Но вместо князя с запиской от него прибывает Степан Андреевич. Он передает послание Софи, а на словах сообщает:
— Его сиятельство еще в ночь отбыл в Москву. Велел принести искреннейшие извинения за то, что не сможет сегодня быть у вас. Дела чрезвычайной государственной важности. Константин Николаевич отправился в первопрестольную вместе с его величеством, — и понижает голос до шепота. — В Москве — холера!
Новости из Москвы поступают часто, но не от князя — он за несколько недель присылает только два сообщения — о чувствах в них нет ни слова, обычные вежливые слова и поклоны.
О том, что происходит в Москве, мы узнаем из других источников — из газет, из разговоров приезжающих с визитами ко княгине гостей и от слуг, которые после похода на базар приносят целые охапки сплетен.
Арина называет холеру «собачьей смертью»:
— Говорят, ежели в каком дому «собачья смерть» появляется, на крышу белый платок выставляют, и тут же туда доктора приезжают. Да только народ говорит, что доктора эти сплошь немцы и русских людей не лечат, а морят. А в больницах будто бы каждому болезному одежду и обувь новую дают, да еще пять рублей награждения. Тоже, поди, не просто так, а чтобы заманить да погубить.

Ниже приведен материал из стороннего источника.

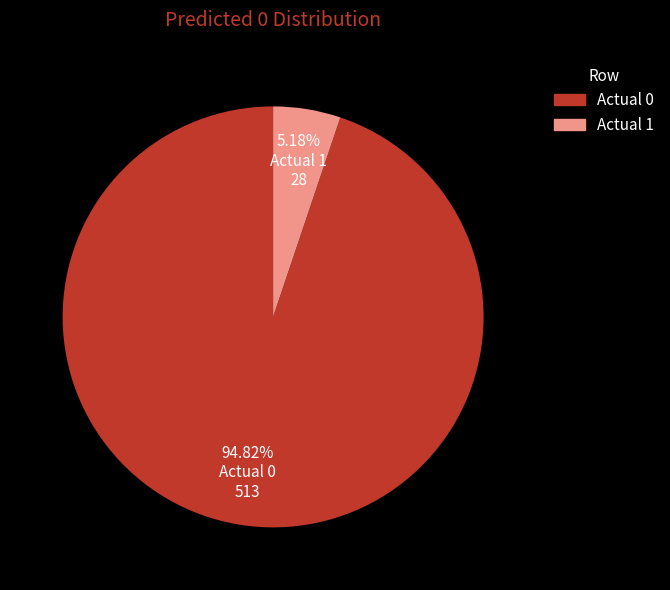

Approximately how many times larger is the value at Actual 0 compared to Actual 1?

18.3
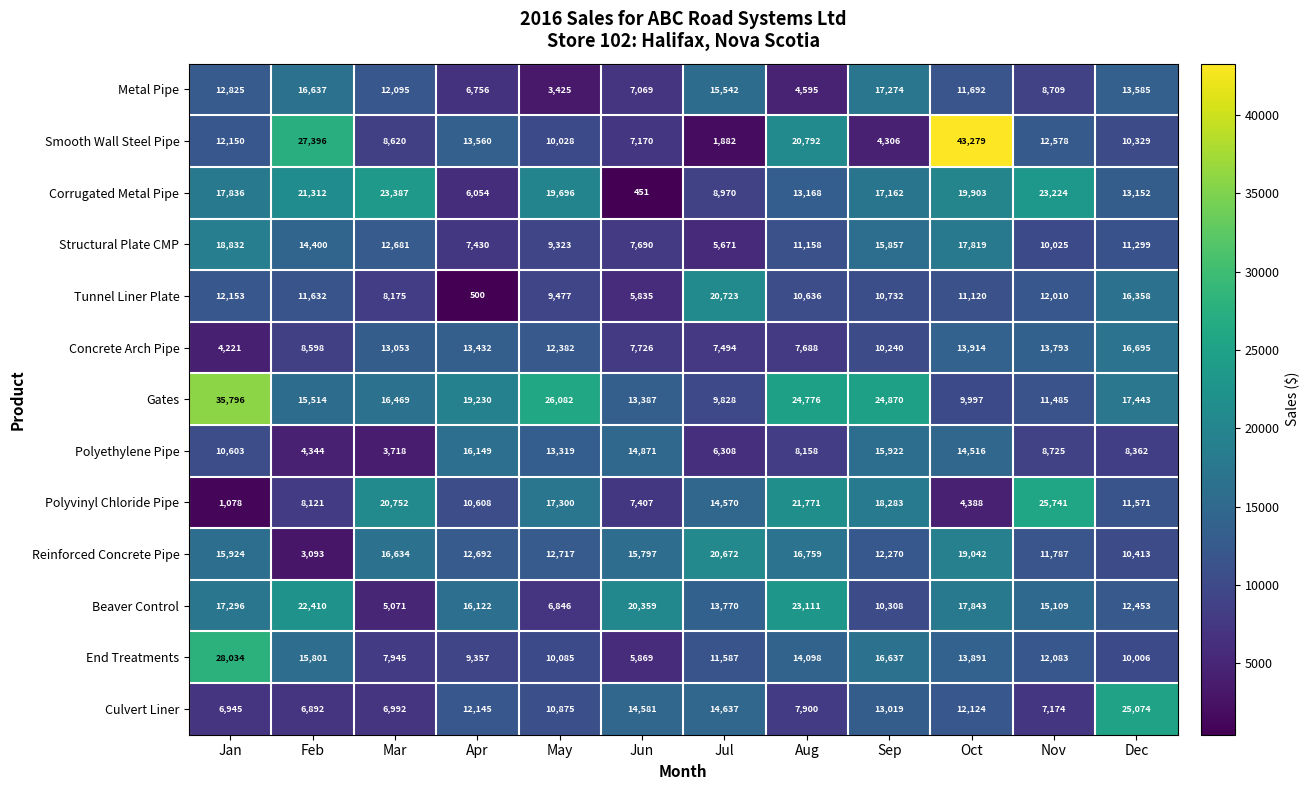

At how many categories does at least one series exceed 35709?

2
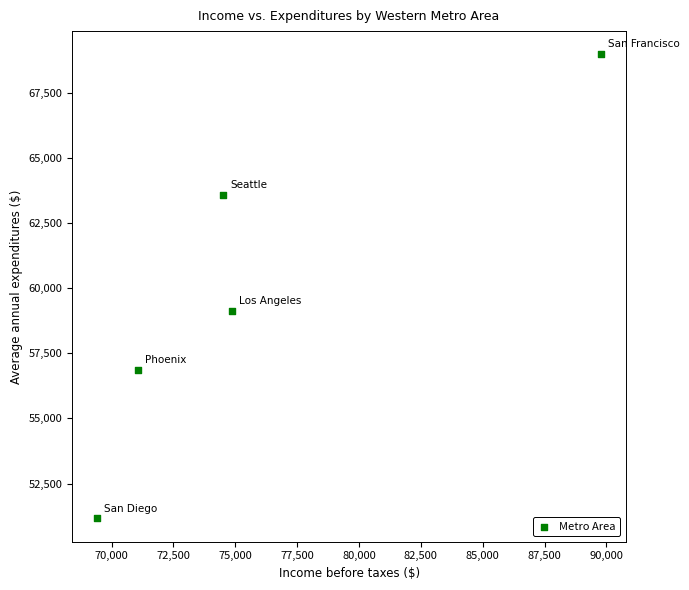

What Y value in the scatter plot is closest to 60062?

59131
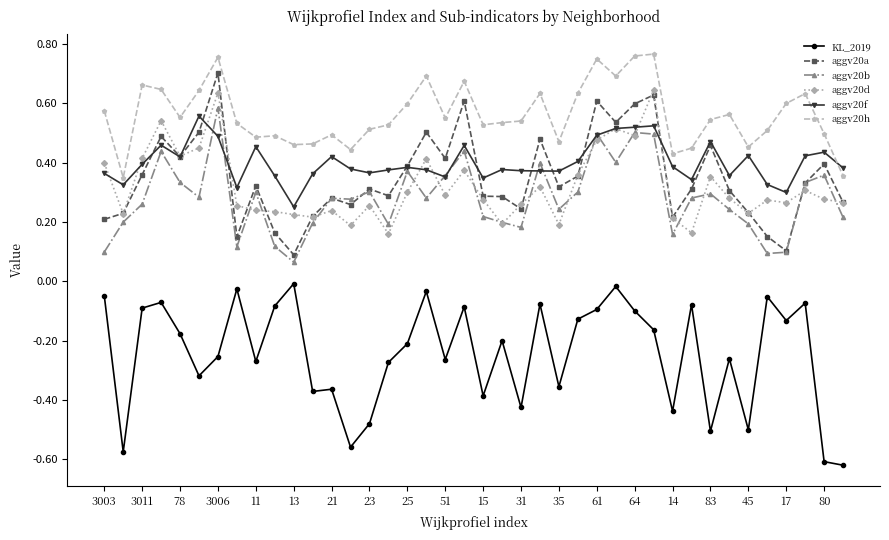

True or false: aggv20h and KL_2019 cross at least once.

False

А вот княжна Китти Бородина, тоже навестившая нас на днях, напротив, демонстрирует полнейшее спокойствие:
— Всего-то надо, если с прогулки возвращаешься, вымыть руки с мылом да прополоскать рот. Мрут только пьяницы да те, кто сильно истощен. А еще непременно нужно держать тело в тепле и носить набрюшник — кусок сукна или фланели. Но государь, право слово, герой. Оставил императрицу и деток своих и в Москву поехал. Это поистине подвиг!
Между Москвой и Петербургом выставлены карантинные заграждения, и того, кто выглядит больным, в столицу не пускают. Поначалу кажется, что этого достаточно, чтобы холера не проникла в город на Неве, но когда болезнь в Москве оказывается уже побежденной, в Петербурге эпидемия только начинается.